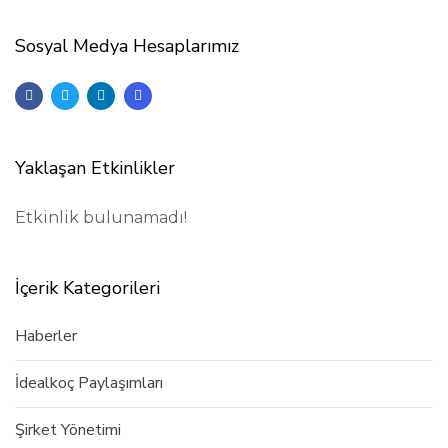
Sosyal Medya Hesaplarımız
Yaklaşan Etkinlikler
Etkinlik bulunamadı!
İçerik Kategorileri
Haberler
İdealkoç Paylaşımları
Şirket Yönetimi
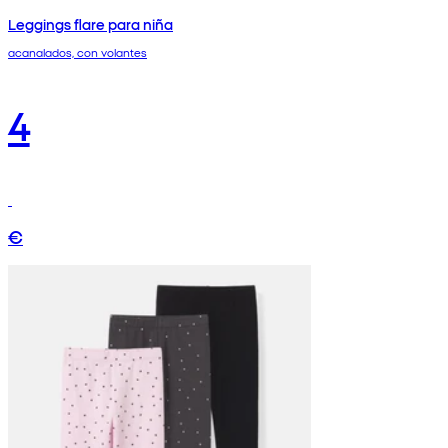
Leggings flare para niña
acanalados, con volantes
4
€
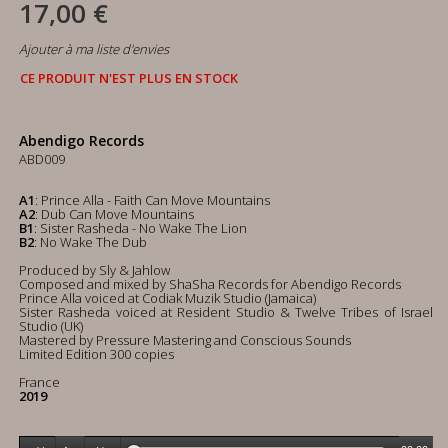
17,00 €
Ajouter à ma liste d'envies
CE PRODUIT N'EST PLUS EN STOCK
Abendigo Records
ABD009
A1
: Prince Alla - Faith Can Move Mountains
A2
: Dub Can Move Mountains
B1
: Sister Rasheda - No Wake The Lion
B2
: No Wake The Dub
Produced by Sly & Jahlow
Composed and mixed by ShaSha Records for Abendigo Records
Prince Alla voiced at Codiak Muzik Studio (Jamaica)
Sister Rasheda voiced at Resident Studio & Twelve Tribes of Israel
Studio (UK)
Mastered by Pressure Mastering and Conscious Sounds
Limited Edition 300 copies
France
2019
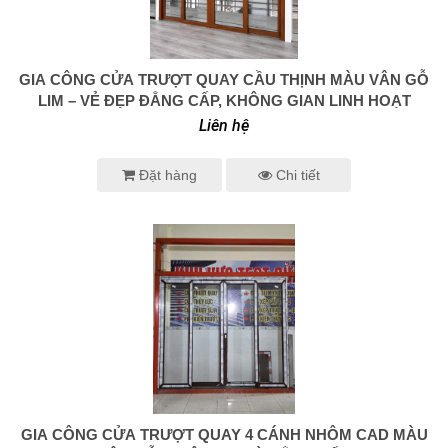
GIA CÔNG CỬA TRƯỢT QUAY CẦU THỊNH MÀU VÂN GỖ
0938 414 005
LIM – VẺ ĐẸP ĐẲNG CẤP, KHÔNG GIAN LINH HOẠT
Liên hệ
Đặt hàng
Chi tiết
GIA CÔNG CỬA TRƯỢT QUAY 4 CÁNH NHÔM CAD MÀU
0938 414 005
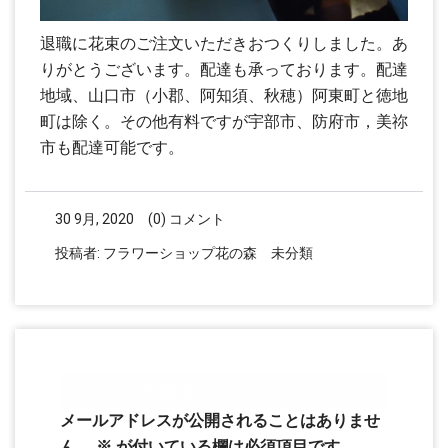
退職に花束のご注文いただきおつくりしました。あ
りがとうございます。配達も承っております。配達
地域、山口市（小郡、阿知須、秋穂）阿東町と徳地
町は除く。その他有料ですが宇部市、防府市，美祢
市も配達可能です。
30 9月, 2020
(0) コメント
投稿者:
フラワーショップ花の森
未分類
コメントを残す
メールアドレスが公開されることはありませ
ん。
※
が付いている欄は必須項目です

+ + +

[What is being asked] Exactly what appears in the records above must be returned, apart from the pictures.

[Result for this task]
Sosyal Medya Hesaplarımız
Yaklaşan Etkinlikler
Etkinlik bulunamadı!
İçerik Kategorileri
Haberler
İdealkoç Paylaşımları
Şirket Yönetimi
Leggings flare para niña
acanalados, con volantes
4
€
17,00 €
Ajouter à ma liste d'envies
CE PRODUIT N'EST PLUS EN STOCK
Abendigo Records
ABD009
A1
: Prince Alla - Faith Can Move Mountains
A2
: Dub Can Move Mountains
B1
: Sister Rasheda - No Wake The Lion
B2
: No Wake The Dub
Produced by Sly & Jahlow
Composed and mixed by ShaSha Records for Abendigo Records
Prince Alla voiced at Codiak Muzik Studio (Jamaica)
Sister Rasheda voiced at Resident Studio & Twelve Tribes of Israel
Studio (UK)
Mastered by Pressure Mastering and Conscious Sounds
Limited Edition 300 copies
France
2019
GIA CÔNG CỬA TRƯỢT QUAY CẦU THỊNH MÀU VÂN GỖ
0938 414 005
LIM – VẺ ĐẸP ĐẲNG CẤP, KHÔNG GIAN LINH HOẠT
Liên hệ
Đặt hàng
Chi tiết
GIA CÔNG CỬA TRƯỢT QUAY 4 CÁNH NHÔM CAD MÀU
0938 414 005
退職に花束のご注文いただきおつくりしました。あ
りがとうございます。配達も承っております。配達
地域、山口市（小郡、阿知須、秋穂）阿東町と徳地
町は除く。その他有料ですが宇部市、防府市，美祢
市も配達可能です。
30 9月, 2020
(0) コメント
投稿者:
フラワーショップ花の森
未分類
コメントを残す
メールアドレスが公開されることはありませ
ん。
※
が付いている欄は必須項目です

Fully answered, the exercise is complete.